[Zope3-dev] Axe DTML Document

Paul Everitt paul@zope.com
Wed, 19 Dec 2001 07:53:04 -0500


Casey Duncan wrote:

> There have been good points raised here by all. I think I will draft a 
> Fishbowl proposal on this sometime soon. Here is my take on what a "Document" 
> object would be:
> 
>   - The data/content would be textual and static. I doubt you could create a 
> single XML format to efficiently and effectively handle all cases, so likely 
> it would need to support whatever textual format you desired.
> 
>   - It would have the capability to add metadata/properties. Would the 
> ability to specify a common/default schema (dublin core?) be beneficial?
> 
>   - It would have History/diff capabilities perhaps like what DTML objects 
> have now, maybe better.
> 
>   - Supporting adapters would be created to do things such as HTML 
> decapitation, format conversion (STX -> HTML, HTML -> Raw Text, LaTEX -> 
> DocBook, whatever), metadata extraction, etc.
> 
>   - It would have some form of catalog or index awareness.
> 
>   - It would be available for 3 easy payments of $19.95 (No CODs, please)!
> 
> The document object itself will probably be dead simple and likely dumb as a 
> stump. Not much there beyond a file object. Actually, what IS the difference 
> between a document and a file, once you have ComponentArchitecture to 
> componentize the behavior?


Here's one: a Document has its contents full-text indexed, a File 
doesn't.  Whether that's correct behavior or not, I won't assert. :^)

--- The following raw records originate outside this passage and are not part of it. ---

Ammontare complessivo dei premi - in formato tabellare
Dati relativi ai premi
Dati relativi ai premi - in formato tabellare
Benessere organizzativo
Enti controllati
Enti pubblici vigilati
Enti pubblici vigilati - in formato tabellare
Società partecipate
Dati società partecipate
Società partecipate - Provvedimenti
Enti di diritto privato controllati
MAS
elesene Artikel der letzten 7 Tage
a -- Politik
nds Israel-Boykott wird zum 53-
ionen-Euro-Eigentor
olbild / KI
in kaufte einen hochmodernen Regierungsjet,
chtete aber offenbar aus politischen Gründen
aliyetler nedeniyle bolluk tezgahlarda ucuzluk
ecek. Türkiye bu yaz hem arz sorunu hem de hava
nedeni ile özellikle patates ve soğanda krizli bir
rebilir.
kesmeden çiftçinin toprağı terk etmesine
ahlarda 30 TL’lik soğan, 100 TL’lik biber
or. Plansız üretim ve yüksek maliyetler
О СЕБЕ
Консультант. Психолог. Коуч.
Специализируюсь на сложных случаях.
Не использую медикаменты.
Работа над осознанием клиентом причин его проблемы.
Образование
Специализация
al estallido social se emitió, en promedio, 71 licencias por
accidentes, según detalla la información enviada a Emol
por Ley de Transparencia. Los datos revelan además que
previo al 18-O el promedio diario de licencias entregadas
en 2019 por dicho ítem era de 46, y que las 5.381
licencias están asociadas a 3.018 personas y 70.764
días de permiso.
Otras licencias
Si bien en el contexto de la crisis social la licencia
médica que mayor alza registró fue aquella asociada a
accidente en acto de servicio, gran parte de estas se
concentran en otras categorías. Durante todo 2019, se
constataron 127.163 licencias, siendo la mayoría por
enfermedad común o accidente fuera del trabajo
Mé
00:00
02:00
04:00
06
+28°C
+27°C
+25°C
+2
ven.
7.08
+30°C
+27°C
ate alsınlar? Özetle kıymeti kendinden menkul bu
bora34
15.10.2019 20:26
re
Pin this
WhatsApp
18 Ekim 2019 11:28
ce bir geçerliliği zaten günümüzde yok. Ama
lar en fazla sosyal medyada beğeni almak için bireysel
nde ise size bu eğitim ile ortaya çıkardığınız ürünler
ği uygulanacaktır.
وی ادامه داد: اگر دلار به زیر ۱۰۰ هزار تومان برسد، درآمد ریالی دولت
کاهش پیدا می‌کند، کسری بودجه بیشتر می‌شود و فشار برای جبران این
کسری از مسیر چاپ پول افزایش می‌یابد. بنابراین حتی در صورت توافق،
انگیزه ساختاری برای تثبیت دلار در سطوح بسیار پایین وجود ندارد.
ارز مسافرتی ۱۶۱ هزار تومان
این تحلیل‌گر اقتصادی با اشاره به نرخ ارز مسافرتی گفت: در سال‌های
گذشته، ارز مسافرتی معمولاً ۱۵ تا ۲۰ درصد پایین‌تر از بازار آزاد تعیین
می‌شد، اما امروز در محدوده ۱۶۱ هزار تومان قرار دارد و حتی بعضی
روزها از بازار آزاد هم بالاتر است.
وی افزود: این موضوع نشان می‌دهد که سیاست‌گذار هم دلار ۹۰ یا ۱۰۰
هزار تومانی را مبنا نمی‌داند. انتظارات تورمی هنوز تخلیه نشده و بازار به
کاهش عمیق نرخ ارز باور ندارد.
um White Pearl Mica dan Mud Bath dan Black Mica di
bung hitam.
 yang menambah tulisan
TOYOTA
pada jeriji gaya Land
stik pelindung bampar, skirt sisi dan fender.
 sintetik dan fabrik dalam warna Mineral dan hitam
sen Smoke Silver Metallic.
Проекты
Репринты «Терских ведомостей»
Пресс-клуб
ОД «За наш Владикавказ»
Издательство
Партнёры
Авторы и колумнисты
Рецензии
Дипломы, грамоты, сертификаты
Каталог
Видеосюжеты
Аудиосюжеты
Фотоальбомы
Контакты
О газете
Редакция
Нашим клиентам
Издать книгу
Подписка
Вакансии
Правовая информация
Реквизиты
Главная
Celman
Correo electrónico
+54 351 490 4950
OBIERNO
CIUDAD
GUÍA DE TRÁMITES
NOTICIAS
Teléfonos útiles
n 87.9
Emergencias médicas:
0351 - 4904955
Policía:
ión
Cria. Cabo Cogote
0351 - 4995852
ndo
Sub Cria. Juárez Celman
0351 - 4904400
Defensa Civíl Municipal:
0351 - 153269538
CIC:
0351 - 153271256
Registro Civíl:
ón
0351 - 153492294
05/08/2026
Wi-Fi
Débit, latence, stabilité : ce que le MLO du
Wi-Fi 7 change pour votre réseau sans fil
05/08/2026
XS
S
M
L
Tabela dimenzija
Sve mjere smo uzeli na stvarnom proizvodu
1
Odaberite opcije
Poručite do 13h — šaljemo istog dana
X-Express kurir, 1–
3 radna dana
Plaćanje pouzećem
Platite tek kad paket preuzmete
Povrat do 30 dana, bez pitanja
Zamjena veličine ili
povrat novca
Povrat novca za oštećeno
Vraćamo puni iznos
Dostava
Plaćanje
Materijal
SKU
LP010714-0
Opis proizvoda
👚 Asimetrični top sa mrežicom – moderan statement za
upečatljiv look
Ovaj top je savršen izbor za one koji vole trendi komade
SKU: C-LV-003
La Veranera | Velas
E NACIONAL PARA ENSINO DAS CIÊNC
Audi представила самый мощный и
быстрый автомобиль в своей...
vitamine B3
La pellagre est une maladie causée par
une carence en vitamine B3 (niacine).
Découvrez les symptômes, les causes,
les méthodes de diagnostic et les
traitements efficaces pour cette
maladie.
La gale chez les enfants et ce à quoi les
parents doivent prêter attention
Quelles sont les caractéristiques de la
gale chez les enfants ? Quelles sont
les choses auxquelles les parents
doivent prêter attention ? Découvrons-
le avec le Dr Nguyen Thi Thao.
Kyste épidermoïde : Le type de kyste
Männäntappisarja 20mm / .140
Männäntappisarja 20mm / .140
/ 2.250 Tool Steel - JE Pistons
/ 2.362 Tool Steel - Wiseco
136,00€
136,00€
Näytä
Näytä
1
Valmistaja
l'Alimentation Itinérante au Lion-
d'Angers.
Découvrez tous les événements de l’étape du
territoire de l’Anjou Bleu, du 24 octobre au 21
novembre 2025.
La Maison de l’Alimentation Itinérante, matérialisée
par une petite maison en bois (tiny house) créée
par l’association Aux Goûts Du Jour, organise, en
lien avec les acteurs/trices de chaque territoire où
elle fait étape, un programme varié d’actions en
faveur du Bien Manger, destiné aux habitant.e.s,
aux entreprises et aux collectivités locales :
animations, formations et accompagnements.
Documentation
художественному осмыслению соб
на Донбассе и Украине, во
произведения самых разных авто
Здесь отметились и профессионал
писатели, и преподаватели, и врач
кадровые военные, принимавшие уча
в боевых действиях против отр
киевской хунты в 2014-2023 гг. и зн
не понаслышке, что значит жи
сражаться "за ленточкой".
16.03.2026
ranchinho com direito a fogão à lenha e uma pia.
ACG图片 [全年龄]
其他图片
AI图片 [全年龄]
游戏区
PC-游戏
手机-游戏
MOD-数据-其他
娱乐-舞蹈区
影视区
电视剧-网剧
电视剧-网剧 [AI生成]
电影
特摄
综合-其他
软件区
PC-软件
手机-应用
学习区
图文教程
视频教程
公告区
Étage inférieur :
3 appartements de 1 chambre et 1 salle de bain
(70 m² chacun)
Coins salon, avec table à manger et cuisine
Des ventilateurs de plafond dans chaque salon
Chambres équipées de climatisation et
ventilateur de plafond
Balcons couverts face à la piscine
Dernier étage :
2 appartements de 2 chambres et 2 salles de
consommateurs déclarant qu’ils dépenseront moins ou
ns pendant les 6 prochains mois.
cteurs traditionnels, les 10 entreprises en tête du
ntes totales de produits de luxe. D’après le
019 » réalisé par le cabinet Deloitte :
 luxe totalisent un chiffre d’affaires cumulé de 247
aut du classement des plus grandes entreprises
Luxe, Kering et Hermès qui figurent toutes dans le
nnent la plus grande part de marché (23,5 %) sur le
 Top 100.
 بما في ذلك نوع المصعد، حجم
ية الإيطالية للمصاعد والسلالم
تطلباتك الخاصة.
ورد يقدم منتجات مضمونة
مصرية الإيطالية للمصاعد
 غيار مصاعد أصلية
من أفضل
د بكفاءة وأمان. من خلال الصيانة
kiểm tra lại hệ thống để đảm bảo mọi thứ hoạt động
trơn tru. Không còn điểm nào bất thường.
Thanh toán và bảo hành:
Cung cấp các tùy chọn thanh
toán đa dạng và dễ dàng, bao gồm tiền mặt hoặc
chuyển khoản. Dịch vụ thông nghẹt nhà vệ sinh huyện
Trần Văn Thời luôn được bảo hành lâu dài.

I've gone through the responses and I'll summarize here some of my views.

1) There is a tension between making Document smart or dumb.  This 
corresponds to putting a lot or a little programming into Document.

2) I'm concerned about making the data in the ZODB future-proof.  If the 
class that the pickle is an instance of is overly rich, then you might 
find yourself always writing converters for every Zope upgrade.  Also, 
the data may be less usable outside of Zope.

3) I'm someone that uses CMF Documents quite aggressively.  I'm 
constantly trying to find some damn tool on some operating system that 
can replace a TEXTAREA w/o disappointing me.  Thus, in some ways I have 
expectations of my Zope3 folder appearing to be a fileserver, albeit one 
that can give me a bunch of extras when I look at it through a web 
browser.  This is an important usage.  It covers the majority of content 
currently being authored by the majority of average users.

4) In some ways, the smarts of CMF Document leads to unexpected behavior 
for (3).  For instance, say I'm using WebDrive/DavFS to edit a text 
document.  I save it.  It's immediately out-of-date, because the CMF 
sticks Dublin Core headers into it.  If you pick some neutral DOM 
representation, you're by definition changing the original in a perhaps 
lossy way.  Users might not expect that and give up when things don't 
work as expected.

5) OTOH, most of the value an organization gets is in turning raw data 
into repeatable, standardized content with rich services.  Pulling this 
off without alienating users (see (4)) is the trick.

I think this project should start with a proposal that captures all the 
questions first.  Then five or six of you go off and haggle about the 
answers.

Jeffrey, Herveline just told me to say hi to you.